April 1, 2023

Pandemic: 2022 going the way of 2020 too? – Times of India

WASHINGTON: 2022 is going the way of 2020 too. A third year of global pandemic is on the cards with more than half million new Covid-19 cases recorded in the United States heading into the new year. The only silver lining is that new variant omicron is causing milder illness and less hospitalisation, particularly among the vaccinated.
Americans, even the fully vaccinated, are being eschew reckless new year’s eve partying and forsake hugs and kisses as the virus has broken into a gallop, infecting essential workers including hospital staff, airline employees, restaurant workers and the like. Dr Michael Osterholm, a member of President Biden’s transition team’s Covid task force, told CBS News that he expects a “viral blizzard” to exacerbate the situation in the coming weeks.
The effects are already being seen on the ground with US airlines cancelling nearly 1000 flights on Thursday and restaurants starting to shutter down, as the virus put a hex on new year celebrations. Schools and colleges, which are scheduled to reopen on January 3 after the holiday break, are reassessing the situation. Some have already announced a return to online instruction.
All this on the heels of the CDC recently dropping the required quarantine time for a positive Covid case down to five days, from ten, in an effort to keep society functioning amid the surge. A New York Times global tally put at more than one million people a day on average being infected with the coronavirus — about half of them in the US.

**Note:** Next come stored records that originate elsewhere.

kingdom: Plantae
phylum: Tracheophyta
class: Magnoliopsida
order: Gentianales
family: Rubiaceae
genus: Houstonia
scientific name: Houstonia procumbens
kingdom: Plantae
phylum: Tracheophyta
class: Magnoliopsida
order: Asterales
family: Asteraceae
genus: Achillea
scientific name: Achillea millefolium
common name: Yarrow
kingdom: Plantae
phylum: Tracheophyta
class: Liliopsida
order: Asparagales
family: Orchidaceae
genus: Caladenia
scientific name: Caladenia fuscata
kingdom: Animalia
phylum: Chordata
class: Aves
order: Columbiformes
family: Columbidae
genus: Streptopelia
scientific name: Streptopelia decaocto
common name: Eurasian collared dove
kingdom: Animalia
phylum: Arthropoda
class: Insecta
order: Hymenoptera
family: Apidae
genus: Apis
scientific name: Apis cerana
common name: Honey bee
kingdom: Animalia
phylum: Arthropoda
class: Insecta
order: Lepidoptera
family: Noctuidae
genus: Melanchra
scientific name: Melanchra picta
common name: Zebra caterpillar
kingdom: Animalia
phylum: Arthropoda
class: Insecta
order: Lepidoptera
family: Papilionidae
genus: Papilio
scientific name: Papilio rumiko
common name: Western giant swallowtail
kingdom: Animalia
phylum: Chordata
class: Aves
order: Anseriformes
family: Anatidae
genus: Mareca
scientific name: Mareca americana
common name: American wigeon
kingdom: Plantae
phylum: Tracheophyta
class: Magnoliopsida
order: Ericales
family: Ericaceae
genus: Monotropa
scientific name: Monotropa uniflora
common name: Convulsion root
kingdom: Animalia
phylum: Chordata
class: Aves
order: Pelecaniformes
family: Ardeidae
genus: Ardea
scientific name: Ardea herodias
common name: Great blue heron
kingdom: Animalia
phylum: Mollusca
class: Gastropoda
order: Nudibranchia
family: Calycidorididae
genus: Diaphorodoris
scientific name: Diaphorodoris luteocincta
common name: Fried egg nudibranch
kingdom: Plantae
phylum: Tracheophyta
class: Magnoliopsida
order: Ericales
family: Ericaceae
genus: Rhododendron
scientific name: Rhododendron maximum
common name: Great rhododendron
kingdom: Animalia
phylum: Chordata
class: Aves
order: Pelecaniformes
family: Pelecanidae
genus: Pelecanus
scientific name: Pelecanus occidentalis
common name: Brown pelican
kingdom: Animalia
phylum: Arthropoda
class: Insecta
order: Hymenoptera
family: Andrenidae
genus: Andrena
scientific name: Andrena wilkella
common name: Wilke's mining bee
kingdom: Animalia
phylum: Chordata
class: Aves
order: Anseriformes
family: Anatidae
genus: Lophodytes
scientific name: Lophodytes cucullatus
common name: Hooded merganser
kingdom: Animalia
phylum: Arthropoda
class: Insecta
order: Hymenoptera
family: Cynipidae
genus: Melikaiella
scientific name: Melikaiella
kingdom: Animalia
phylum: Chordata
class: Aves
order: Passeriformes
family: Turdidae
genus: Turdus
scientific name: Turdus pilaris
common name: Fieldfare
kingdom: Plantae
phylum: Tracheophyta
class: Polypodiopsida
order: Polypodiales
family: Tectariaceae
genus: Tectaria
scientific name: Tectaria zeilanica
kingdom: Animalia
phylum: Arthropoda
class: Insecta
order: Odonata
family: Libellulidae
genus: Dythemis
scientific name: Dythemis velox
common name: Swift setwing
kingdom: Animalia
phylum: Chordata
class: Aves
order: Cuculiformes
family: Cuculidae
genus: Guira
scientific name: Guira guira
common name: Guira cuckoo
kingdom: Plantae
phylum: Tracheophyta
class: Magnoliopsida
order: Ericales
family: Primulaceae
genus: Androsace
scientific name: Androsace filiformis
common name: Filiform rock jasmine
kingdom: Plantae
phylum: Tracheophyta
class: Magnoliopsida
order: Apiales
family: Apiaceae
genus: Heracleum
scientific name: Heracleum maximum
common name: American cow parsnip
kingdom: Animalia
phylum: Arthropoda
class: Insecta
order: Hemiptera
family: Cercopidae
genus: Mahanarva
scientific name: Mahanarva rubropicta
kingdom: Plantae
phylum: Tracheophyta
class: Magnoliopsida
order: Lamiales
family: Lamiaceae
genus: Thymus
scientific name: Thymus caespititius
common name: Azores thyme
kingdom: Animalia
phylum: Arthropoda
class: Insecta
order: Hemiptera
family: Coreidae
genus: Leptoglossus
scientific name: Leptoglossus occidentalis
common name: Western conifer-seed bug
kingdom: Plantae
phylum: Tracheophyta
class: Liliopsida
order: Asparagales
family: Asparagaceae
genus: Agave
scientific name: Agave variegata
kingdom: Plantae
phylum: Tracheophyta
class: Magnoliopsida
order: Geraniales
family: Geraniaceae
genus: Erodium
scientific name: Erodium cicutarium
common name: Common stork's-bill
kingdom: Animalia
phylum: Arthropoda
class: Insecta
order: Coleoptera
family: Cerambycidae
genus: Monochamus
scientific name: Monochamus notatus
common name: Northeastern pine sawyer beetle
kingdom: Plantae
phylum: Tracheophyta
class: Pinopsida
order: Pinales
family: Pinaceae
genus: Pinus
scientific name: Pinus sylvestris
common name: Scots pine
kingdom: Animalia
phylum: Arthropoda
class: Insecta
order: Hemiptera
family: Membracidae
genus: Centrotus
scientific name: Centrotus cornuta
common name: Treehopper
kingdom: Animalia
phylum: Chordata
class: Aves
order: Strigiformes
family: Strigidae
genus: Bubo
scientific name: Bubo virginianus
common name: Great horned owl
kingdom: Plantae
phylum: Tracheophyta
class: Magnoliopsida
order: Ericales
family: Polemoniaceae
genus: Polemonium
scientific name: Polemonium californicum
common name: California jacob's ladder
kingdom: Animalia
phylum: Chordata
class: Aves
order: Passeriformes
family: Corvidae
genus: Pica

There is some confusion about how much of the surge is due to the Omicron variant with estimates ranging from 30 to 70 per cent in the US. But going by the developments in South Africa, where Omicron was first detected, experts expect the surge to be relatively brief, peaking in weeks rather than months.
About 200 million Americans, nearly 62 per cent of the population, are fully vaccinated, and about a third of them, more than 68 million, have received a booster dose. That could account for the relatively low levels of hospitalisation and mortality. Despite the surge in infections, deaths are down by five percent over the past two weeks with a daily average of 1221 (compared to more than 3000 deaths a day at the previous height of the pandemic in 2020) while hospitalizations increased by just 15 percent to an average of 78781 per day.
But no one is sticking their necks out with projections written in stone (one expert said he’s rather use pencil than pen in calculations) even though Omicron is now a confirmed milder variant. It is only the 15th Greek alphabet of 25. Pi comes next, and humankind is hoping it does not get a life.